So what a delight to read The Whole Woman and find that she's back -- the old kick-ass, motor-mouthed radical who some of us, anyway, knew and loved. She's a feminist again, not to mention an out socialist and, at the same time, outrageously, unpredictably un-P.C. -- sort of Camille Paglia with principles. True, she's not exactly a sex fiend anymore, but just when you think she's sounding a little like Andrea Dworkin, she whips around and surprises you with a decisively un-Dworkian insight, such as that feminists have made too much of a deal over the penis: "Of all the parts of a man that can hurt, a penis is the least." There's still the loose-cannon factor to contend with, as when she denounces male transsexuals or argues that female genital mutilation isn't all that bad, at least compared to silicone implants. But overall, The Whole Woman is imbued with a maturity and sweep that supersedes all of Greer's earlier incarnations. It's brave and smart and funny and also deeply hopeful, as when she tells us at the end, "The second wave of feminism, rather than having crashed on to the shore, is still far out to sea, slowly and inexorably gathering momentum."
Greer spoke with the Weekly by phone.
L.A. WEEKLY: I have a sort of gossipy question about why you wrote The Whole Woman. You say in the foreword there were women of your own generation who started saying feminism had gone too far. Were you thinking of Betty Friedan with her book The Second Stage?
GERMAINE GREER: No, I didn't mean Betty. I always thought she had a very conservative idea of what liberation would be like and always thought of it as getting power within the existing system . . . No, the person I was referring to was someone more important to me, namely Fay Weldon . . . She has a new husband who's somewhat younger than she is, and now we're suddenly hearing [from her] that men are in trouble and that we should stop trying to work out our own liberation and go back to raise the wounded male and rebuild him.
You argue that in some ways women are worse off than they were 30 years ago. I keep wondering if there is anything we -- feminists of our generation, that is -- could have done better.
I don't think so.
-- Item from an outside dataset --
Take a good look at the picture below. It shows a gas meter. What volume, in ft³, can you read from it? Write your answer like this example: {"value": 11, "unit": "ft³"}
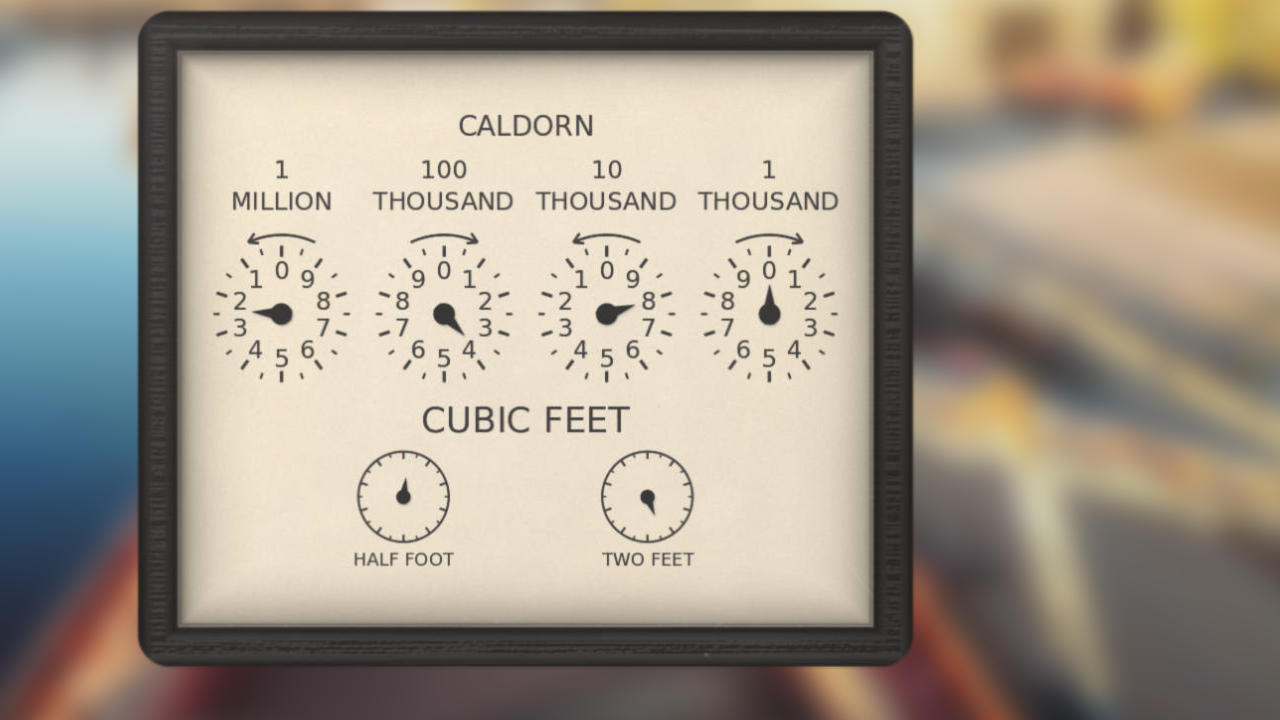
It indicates {"value": 238000, "unit": "ft³"}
I think the things working against us were structural in our social system. What actually happened was that capitalism or the bosses or whatever we want to call them just sidestepped organized labor and drew this whole pool of auxiliary labor into the work force, which was women who are working now, in so many cases, under these terrible conditions, without any possibility of amelioration. Most of them would probably rather not be working at all. They're probably trying to take up the slack where the head of the family is unemployed. But now working women get blamed for undermining the working man, trying to bite his balls off.
In the U.S., I think everyone pretty much accepts the idea that women are going to be in the workplace, and we're not so likely to be blamed for men's problems as workers. The problem here is, when you try to talk about structural economic change -- when you even use the word capitalism, for example -- you're likely to be cut off pretty fast . . .
But it's a very middle-class movement here.
And it isn't in England?
I think you'd find in England that feminism is represented much more strongly in academe than it is in the world of work. And then you've got the lifestyle feminists in journalism who, because they have a situation in which every political party plays lip service to feminism and feminist issues, think that that's it, they've done it. They want to turn feminism into a triumphalist discourse that I just can't bear, because we have the attack on the entitlements of single mothers, for example.